Rejet 20 mai 2026
Commentaire • 0
Sur la décision
| Référence : | TA Cergy-Pontoise, etrangers urgents, 20 mai 2026, n° 2609063 |
|---|---|
| Juridiction : | Tribunal administratif de Cergy-Pontoise |
| Numéro : | 2609063 |
| Type de recours : | Excès de pouvoir |
| Dispositif : | Rejet |
| Date de dernière mise à jour : | 28 mai 2026 |
Texte intégral
Vu la procédure suivante :
I- Par une requête enregistrée le 24 avril 2026 sous le n°2609063, un mémoire et des pièces complémentaires enregistrés le 28 avril 2026, M. A… B…, représenté par Me Nhouyvanisvong, demande au tribunal :
1°) de l’admettre au bénéfice de l’aide juridictionnelle à titre provisoire ;
2°) d’annuler l’arrêté du 5 avril 2026 par lequel le préfet des Hauts-de-Seine l’a obligé à quitter le territoire français sans délai, a fixé le pays de destination et a prononcé à son encontre une interdiction de retour sur le territoire français pour une durée d’un an ;
3°) d’enjoindre au préfet des Hauts-de-Seine de procéder au réexamen de sa situation dans un délai de deux mois à compter de la notification du jugement à intervenir et, dans l’attente, de lui délivrer une autorisation provisoire de séjour l’autorisant à travailler ;
4°) d’enjoindre au préfet des Hauts-de-Seine de procéder à l’effacement du signalement aux fins de non-admission dans le système d’information Schengen dans un délai d’un mois à compter de la notification de la décision à intervenir ;
5°) de mettre à la charge de l’Etat la somme de 1 200 euros à verser à son conseil, Me Nhouyvanisvong en application des dispositions combinées de l’article L. 761-1 du code de justice administrative et de l’article 37 de la loi du 10 juillet 1991, et dans le cas où il ne serait pas admis à l’aide juridictionnelle, de lui verser directement la même somme.
Il soutient que :
En ce qui concerne l’arrêté attaqué pris dans son ensemble :
- il est insuffisamment motivé ;
En ce qui concerne la décision portant obligation de quitter le territoire français :
- elle porte une atteinte disproportionnée au droit au respect de la vie privée et familiale garanti par l’article 8 de la convention européenne de sauvegarde des droits de l’homme et des libertés fondamentales ;
- elle est entachée d’une erreur de droit et d’une erreur d’appréciation, dès lors que son comportement ne constitue pas une menace pour l’ordre public ;
En ce qui concerne la décision refusant l’octroi d’un délai de départ volontaire :
- elle méconnaît les dispositions de l’article L. 612-2 du code de l’entrée et du séjour des étrangers et du droit d’asile et est entachée, à cet égard, d’une erreur manifeste d’appréciation ;
En ce qui concerne la décision portant interdiction de retour sur le territoire français :
- elle est entachée d’une erreur manifeste d’appréciation ;
- elle méconnaît les stipulations de l’article 8 de la convention européenne de sauvegarde des droits de l’homme et des libertés fondamentales.
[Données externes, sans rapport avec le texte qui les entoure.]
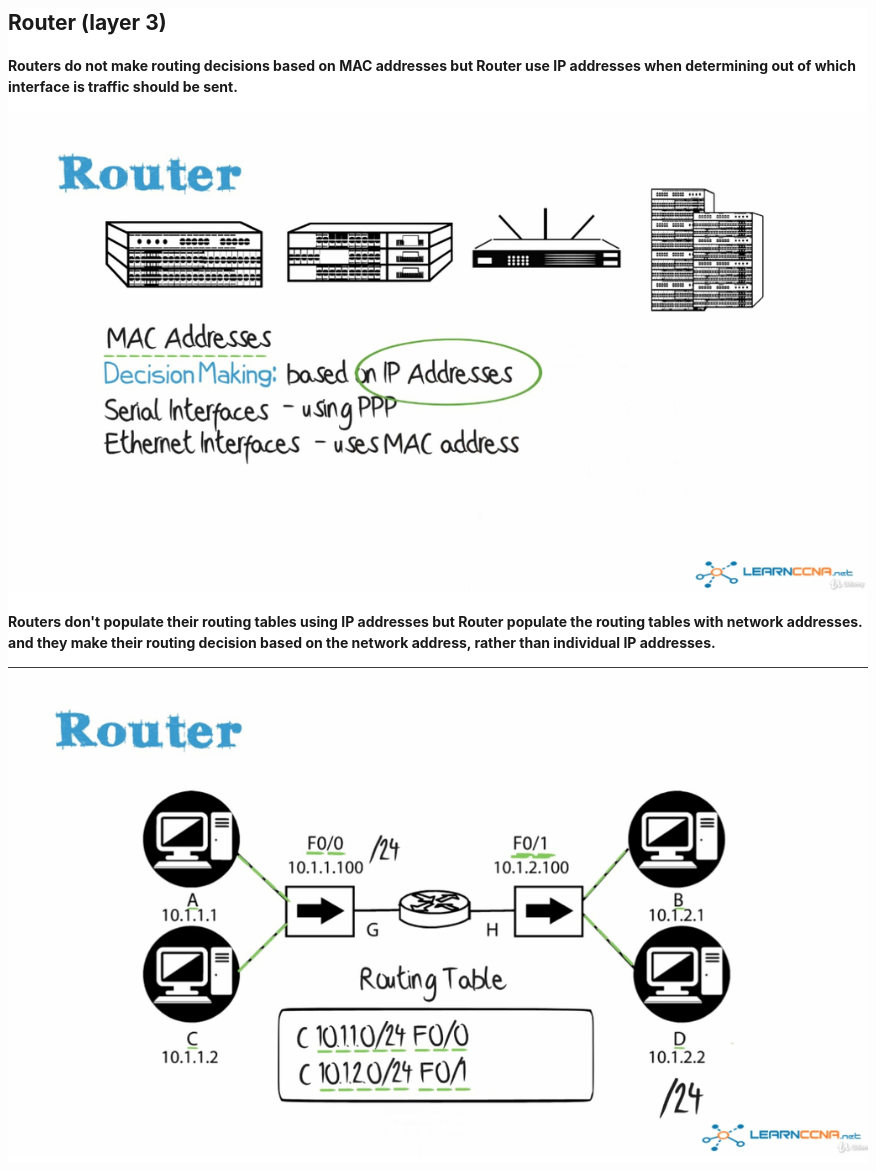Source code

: ## Router (layer 3)

**Routers do not make routing decisions based on MAC addresses but Router use IP addresses when determining out of which interface is traffic should be sent.**

![126](images/126.png) 

**Routers don't populate their routing tables using IP addresses but Router populate the routing tables with network addresses. and they make their routing decision based on the network address, rather than individual IP addresses.**

![127](images/127.png) 

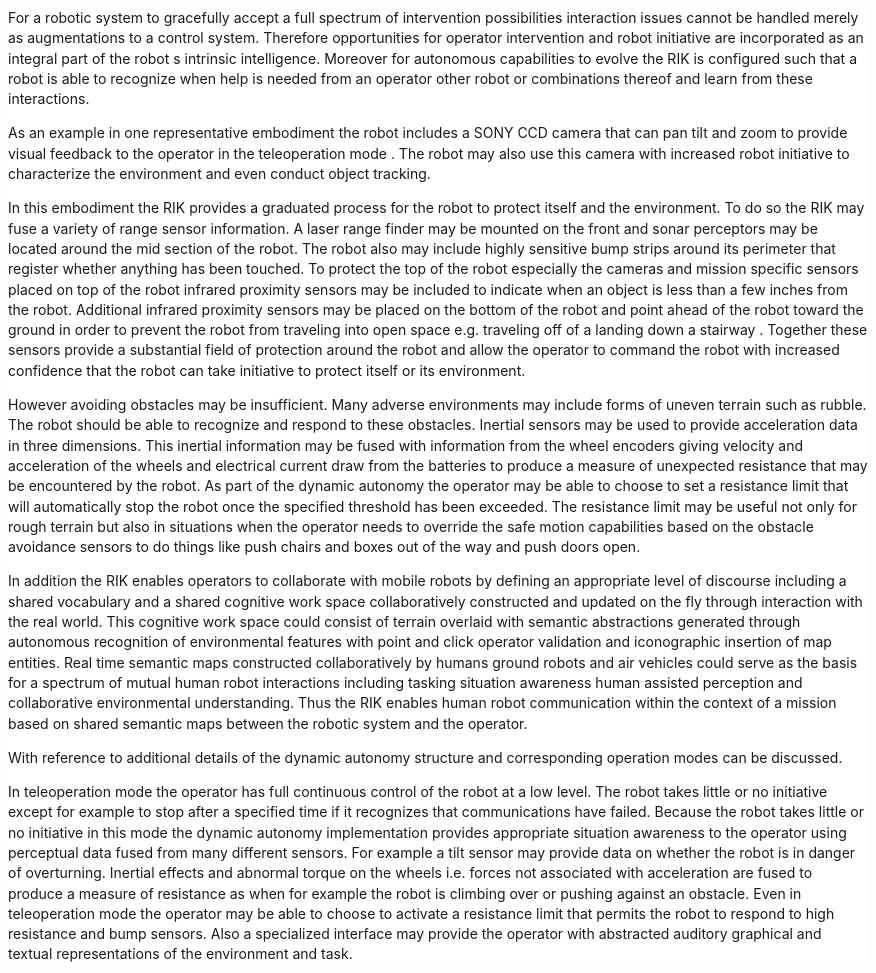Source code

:For a robotic system to gracefully accept a full spectrum of intervention possibilities interaction issues cannot be handled merely as augmentations to a control system. Therefore opportunities for operator intervention and robot initiative are incorporated as an integral part of the robot s intrinsic intelligence. Moreover for autonomous capabilities to evolve the RIK is configured such that a robot is able to recognize when help is needed from an operator other robot or combinations thereof and learn from these interactions.

As an example in one representative embodiment the robot includes a SONY CCD camera that can pan tilt and zoom to provide visual feedback to the operator in the teleoperation mode . The robot may also use this camera with increased robot initiative to characterize the environment and even conduct object tracking.

In this embodiment the RIK provides a graduated process for the robot to protect itself and the environment. To do so the RIK may fuse a variety of range sensor information. A laser range finder may be mounted on the front and sonar perceptors may be located around the mid section of the robot. The robot also may include highly sensitive bump strips around its perimeter that register whether anything has been touched. To protect the top of the robot especially the cameras and mission specific sensors placed on top of the robot infrared proximity sensors may be included to indicate when an object is less than a few inches from the robot. Additional infrared proximity sensors may be placed on the bottom of the robot and point ahead of the robot toward the ground in order to prevent the robot from traveling into open space e.g. traveling off of a landing down a stairway . Together these sensors provide a substantial field of protection around the robot and allow the operator to command the robot with increased confidence that the robot can take initiative to protect itself or its environment.

However avoiding obstacles may be insufficient. Many adverse environments may include forms of uneven terrain such as rubble. The robot should be able to recognize and respond to these obstacles. Inertial sensors may be used to provide acceleration data in three dimensions. This inertial information may be fused with information from the wheel encoders giving velocity and acceleration of the wheels and electrical current draw from the batteries to produce a measure of unexpected resistance that may be encountered by the robot. As part of the dynamic autonomy the operator may be able to choose to set a resistance limit that will automatically stop the robot once the specified threshold has been exceeded. The resistance limit may be useful not only for rough terrain but also in situations when the operator needs to override the safe motion capabilities based on the obstacle avoidance sensors to do things like push chairs and boxes out of the way and push doors open.

In addition the RIK enables operators to collaborate with mobile robots by defining an appropriate level of discourse including a shared vocabulary and a shared cognitive work space collaboratively constructed and updated on the fly through interaction with the real world. This cognitive work space could consist of terrain overlaid with semantic abstractions generated through autonomous recognition of environmental features with point and click operator validation and iconographic insertion of map entities. Real time semantic maps constructed collaboratively by humans ground robots and air vehicles could serve as the basis for a spectrum of mutual human robot interactions including tasking situation awareness human assisted perception and collaborative environmental understanding. Thus the RIK enables human robot communication within the context of a mission based on shared semantic maps between the robotic system and the operator.

With reference to additional details of the dynamic autonomy structure and corresponding operation modes can be discussed.

In teleoperation mode the operator has full continuous control of the robot at a low level. The robot takes little or no initiative except for example to stop after a specified time if it recognizes that communications have failed. Because the robot takes little or no initiative in this mode the dynamic autonomy implementation provides appropriate situation awareness to the operator using perceptual data fused from many different sensors. For example a tilt sensor may provide data on whether the robot is in danger of overturning. Inertial effects and abnormal torque on the wheels i.e. forces not associated with acceleration are fused to produce a measure of resistance as when for example the robot is climbing over or pushing against an obstacle. Even in teleoperation mode the operator may be able to choose to activate a resistance limit that permits the robot to respond to high resistance and bump sensors. Also a specialized interface may provide the operator with abstracted auditory graphical and textual representations of the environment and task.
La requête a été communiquée au préfet des Hauts-de-Seine, qui n’a pas produit d’observations en défense.
II- Par une requête enregistrée le 10 avril 2026 sous le n°2607922, un mémoire et des pièces complémentaires enregistrés les 28 et 29 avril 2026 M. A… B…, représenté par Me Nhouyvanisvong, demande au tribunal :
1°) de l’admettre au bénéfice de l’aide juridictionnelle provisoire ;
2°) d’annuler l’arrêté du 5 avril 2026 par lequel le préfet des Hauts-de-Seine l’a assigné à résidence dans ce département pour une durée de quarante-cinq jours, renouvelable deux fois, avec obligation de pointage chaque lundi, mercredi et vendredi à 10h au commissariat de police de Boulogne-Billancourt ;
3°) de mettre à la charge de l’Etat la somme de 1 200 euros à verser à son conseil, Me Nhouyvanisvong en application des dispositions combinées de l’article L. 761-1 du code de justice administrative et de l’article 37 de la loi du 10 juillet 1991, et dans le cas où il ne serait pas admis à l’aide juridictionnelle, de lui verser la somme directement.
Il soutient que :
- l’arrêté attaqué est entaché d’un défaut d’examen réel et sérieux de sa situation ;
- il est entaché d’une erreur manifeste d’appréciation ;
- les contraintes de pointage sont disproportionnées au regard de sa liberté d’aller et venir.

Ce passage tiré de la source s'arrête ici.